China's vaccine map: Efficacy of Sinopharm's COVID-19 vaccines proved again in new trials
Editor's note: This is the weekly wrap-up of Chinese COVID-19 vaccines' contribution in the global fight against the virus for May 24-30 2021.
Two COVID-19 vaccines developed by China's Sinopharm have shown an efficacy of over 72 percent in large scale phase-3 clinical trials, according to a study published in The Journal of the American Medical Association (JAMA) on Wednesday.
The two inactivated vaccines, developed by Sinopharm's Wuhan Institute of Biological Products and Beijing Institute of Biological Products, showed an efficacy of 72.8 percent and 78.1 percent respectively against symptomatic COVID-19 cases, with rare serious adverse effects reported and it is the world's first published phase-3 study results of inactivated COVID-19 vaccines.
China promised an additional $3 billion in international aid over the next three years to support COVID-19 response and economic and social recovery in other developing countries at the Global Health Summit via video on May 21. Chinese vaccines are now part of the immunization campaigns in many developing countries, including in Africa nations, and have gained more recognition worldwide.
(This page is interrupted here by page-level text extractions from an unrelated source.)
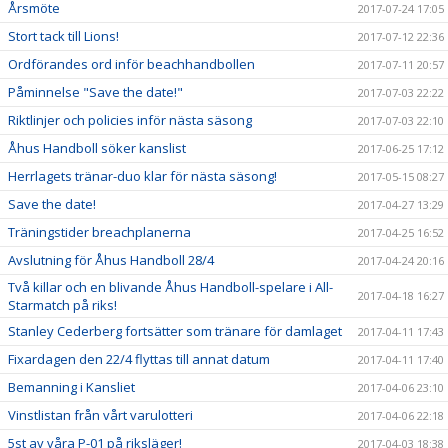
Årsmöte
2017-07-24 17:05
Stort tack till Lions!
2017-07-12 22:36
Ordförandes ord inför beachhandbollen
2017-07-11 20:57
Påminnelse "Save the date!"
2017-07-03 22:22
Riktlinjer och policies inför nästa säsong
2017-07-03 22:10
Åhus Handboll söker kanslist
2017-06-25 17:12
Herrlagets tränar-duo klar för nästa säsong!
2017-05-15 08:27
Save the date!
2017-04-27 13:29
Träningstider breachplanerna
2017-04-25 16:52
Avslutning för Åhus Handboll 28/4
2017-04-24 20:16
Två killar och en blivande Åhus Handboll-spelare i All-
2017-04-18 16:27
Starmatch på riks!
Stanley Cederberg fortsätter som tränare för damlaget
2017-04-11 17:43
Fixardagen den 22/4 flyttas till annat datum
2017-04-11 17:40
Bemanning i Kansliet
2017-04-06 23:10
Vinstlistan från vårt varulotteri
2017-04-06 22:18
5st av våra P-01 på riksläger!
2017-04-03 18:38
China's Sinovac Biotech Ltd. on Friday said it will set up a national center as part of the BRICS Vaccine Research and Development Center, boosting the vaccine research and development in Brazil, Russia, India, China, and South Africa (BRICS).
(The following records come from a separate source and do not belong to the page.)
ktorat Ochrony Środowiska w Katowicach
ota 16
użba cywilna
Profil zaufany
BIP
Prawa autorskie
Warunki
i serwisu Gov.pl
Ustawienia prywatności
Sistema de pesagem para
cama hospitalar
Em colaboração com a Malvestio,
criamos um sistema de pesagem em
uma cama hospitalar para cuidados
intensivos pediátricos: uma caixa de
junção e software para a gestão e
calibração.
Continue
Egyptian health authorities on Friday received a shipment from China that includes raw bio-material from Sinovac, which will help Egypt begin producing the Chinese vaccine domestically, making it the first African nation to produce COVID-19 vaccines.
Thailand's food and drug regulator on Friday approved Sinopharm vaccines for emergency use, senior health official Paisan Dankhum told a news conference, making it the fifth COVID-19 vaccine Thailand has approved.
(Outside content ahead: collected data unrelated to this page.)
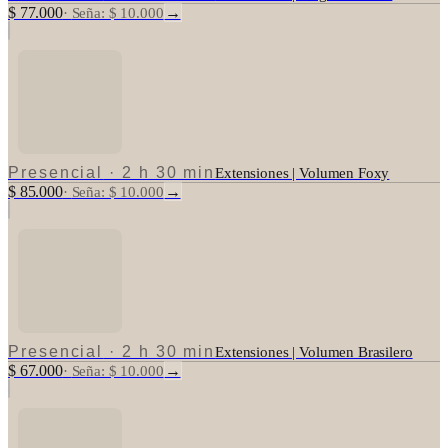
$ 77.000
→
·
Seña: $ 10.000
Presencial
·
2 h 30 min
Extensiones | Volumen Foxy
$ 85.000
→
·
Seña: $ 10.000
Presencial
·
2 h 30 min
Extensiones | Volumen Brasilero
$ 67.000
→
·
Seña: $ 10.000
Also on Friday, around 700 Philippine athletes bound for the Tokyo Olympics and Southeast Asian Games received the Sinovac coronavirus vaccine.
An "important call at a fateful time"
Chile's President Sebastian Pinera on May 23 welcomed a shipment of 2.2 million COVID-19 vaccine doses made by Chinese pharmaceutical firm Sinovac, the largest batch of vaccine doses the country has ever received, according to local media.
Addressing the press at a briefing at Santiago International Airport upon the batch's arrival, the president said 7.6 million people in Chile have received both doses and 9.5 million have received at least one shot.
The president himself has received two Sinovac shots, taken in February and March, respectively.
Libyan experts said that China's recent appeal for the international community to urgently provide COVID-19 vaccines to Africa is "an important call at a fateful time," a Xinhua report said on Tuesday.
"Beijing, through its call on the United Nations Security Council (UNSC) to provide vaccines, is keen to mobilize international support for African countries, most of which suffer from poverty and economic problems," said Khaled Al-Tarhouni, a Libyan political analyst.
He believes China will have a great and influential role in providing vaccines to Africa, especially after its recent agreement with Egypt to establish a Chinese vaccine production line in Egypt.
Serious adverse effects "extremely low"
The rate of serious adverse effects from China's COVID-19 vaccines is extremely low, and the benefits of vaccination far outweigh the risks, the Chinese Center for Disease Control and Prevention (CDC) said on Friday.
According to CDC statistics, 31,434 adverse reaction cases were reported on the Chinese mainland between December 15, 2020, and April 30, 2021, after 265 million COVID-19 vaccine doses were administered, with a rate of 11.86 per 100,000 doses.
Fever and swelling accounted for 82.96 percent or 9.84 per 100,000 doses in normal reactions. Meanwhile, abnormal reactions like an allergic rash accounted for 17.04 percent or 2.02 per 100,000 doses. A total of 188 cases of severe adverse reactions were reported, with the incidence of 0.07 per 100,000 doses, which means "extremely rare," the CDC said.